Lightyears ago, when mingling in large crowds was still possible, I went to a Biennale and all I bought was a T-shirt.
Well, obviously, you might say. It's not like most of us can walk into a Biennale and buy the art.
The thing is that I couldn't remember the last time I had bought a T-shirt. It's safe to say that until that breezy morning in Kochi, I hadn't bought one in over a decade. I stole them from family members and got given some at conferences, wore them to sleep and discarded them as soon as I was able to.
I used to believe that T-shirts belonged to our pasts, and to that small part of our closets dedicated to 'workout clothing', which of course is worn only during the first two weeks of January. T-shirts reminded me of a younger self who shopped at Cottonworld and Tantra (!!!), and who thought that a slogan printed across the front could capture and adequately convey a unique world view. T-shirts were interchangeable and childish. It was silly to buy them. And that was okay, because that's what college is all about - working one's way through one's particular vein of silliness.
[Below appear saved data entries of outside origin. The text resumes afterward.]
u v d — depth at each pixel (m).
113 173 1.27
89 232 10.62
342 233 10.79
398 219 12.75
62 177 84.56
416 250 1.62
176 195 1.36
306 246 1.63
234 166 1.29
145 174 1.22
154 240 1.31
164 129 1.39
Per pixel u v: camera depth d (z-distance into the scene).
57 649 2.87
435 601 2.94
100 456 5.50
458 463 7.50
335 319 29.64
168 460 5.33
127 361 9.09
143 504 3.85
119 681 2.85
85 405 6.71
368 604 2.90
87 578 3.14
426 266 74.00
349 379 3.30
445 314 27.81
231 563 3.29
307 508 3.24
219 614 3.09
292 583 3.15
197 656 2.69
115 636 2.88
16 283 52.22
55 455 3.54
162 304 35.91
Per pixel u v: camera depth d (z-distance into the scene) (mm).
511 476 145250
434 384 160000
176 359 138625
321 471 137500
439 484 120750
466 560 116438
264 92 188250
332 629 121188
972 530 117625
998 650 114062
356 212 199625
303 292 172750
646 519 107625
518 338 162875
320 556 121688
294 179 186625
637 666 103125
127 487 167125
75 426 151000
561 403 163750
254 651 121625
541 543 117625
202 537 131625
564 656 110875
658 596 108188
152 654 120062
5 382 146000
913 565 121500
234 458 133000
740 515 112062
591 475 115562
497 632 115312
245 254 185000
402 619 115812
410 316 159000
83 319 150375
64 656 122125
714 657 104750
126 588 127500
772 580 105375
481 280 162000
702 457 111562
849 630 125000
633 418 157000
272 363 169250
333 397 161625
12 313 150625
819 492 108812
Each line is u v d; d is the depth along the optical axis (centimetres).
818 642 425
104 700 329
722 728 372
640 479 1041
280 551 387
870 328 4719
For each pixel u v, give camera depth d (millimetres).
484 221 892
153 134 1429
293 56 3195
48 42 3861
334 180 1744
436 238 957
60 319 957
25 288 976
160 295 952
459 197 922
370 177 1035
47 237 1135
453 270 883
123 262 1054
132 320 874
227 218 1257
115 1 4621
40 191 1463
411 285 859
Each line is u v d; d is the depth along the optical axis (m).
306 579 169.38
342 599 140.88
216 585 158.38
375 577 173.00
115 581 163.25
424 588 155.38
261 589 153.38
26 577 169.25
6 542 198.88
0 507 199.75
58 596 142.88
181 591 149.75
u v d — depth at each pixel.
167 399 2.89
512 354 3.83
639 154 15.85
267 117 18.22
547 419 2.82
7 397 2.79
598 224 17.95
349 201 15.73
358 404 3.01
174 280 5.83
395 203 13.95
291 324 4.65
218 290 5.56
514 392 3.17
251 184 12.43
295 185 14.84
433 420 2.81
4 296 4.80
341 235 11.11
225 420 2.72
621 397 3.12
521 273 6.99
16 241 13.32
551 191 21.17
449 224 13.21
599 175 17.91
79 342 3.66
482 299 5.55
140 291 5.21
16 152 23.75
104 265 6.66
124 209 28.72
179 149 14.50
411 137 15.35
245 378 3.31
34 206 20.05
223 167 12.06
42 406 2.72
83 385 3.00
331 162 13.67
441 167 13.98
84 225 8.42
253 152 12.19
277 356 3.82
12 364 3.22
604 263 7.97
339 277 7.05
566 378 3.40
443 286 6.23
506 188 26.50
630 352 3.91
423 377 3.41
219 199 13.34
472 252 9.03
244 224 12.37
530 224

And then I wore that same Kochi Biennale T-shirt three times within ten days. I couldn't get enough of it - how it fit me without confining me; how it was soft and comfortable without being gauzy and wispy; how it allowed me to move freely without feeling like I was floating, untethered; how it said just enough about where I had been and what I had done the previous weekend, without becoming an overt statement of expression. It was the perfect, unexpected antidote to the way I had been feeling - tightly wound, deeply driven, over-scheduled, hurried, preoccupied with efficiency. It allowed me to fake an ease I wasn't feeling, to acknowledge what it is that I wanted to fake, and to wonder how long it had been since I had truly felt what I was faking.
My wardrobe has been intricately intertwined with my work, and my work has always been intricately intertwined with my life. I would challenge anyone to look through my clothing and identify the 'work clothes.' I've dressed to convey all manner of things - taste, ambition, whimsy, access, attitude, creativity, mood. Almost every single outfit has taken me from morning to evening to night, from weekday to weekend. Both my wardrobe and my work are two modes with which I have assiduously, earnestly and expertly cultivated my identity.
A T-shirt could never bear up under that kind of weight. And it turns out, after many, many years of striving, neither could I.
That T-shirt, impulsively bought, worn as an experiment, has suddenly and accidentally expanded my vocabulary, both in terms of how I want to look, and how I want to feel. Easy. Wry. Amusing no one but myself. Articulating things less clearly. Expressing less explicitly. Knowing that just showing up is sometimes enough. Taking everything that I have earned, and giving myself permission to wear it lightly.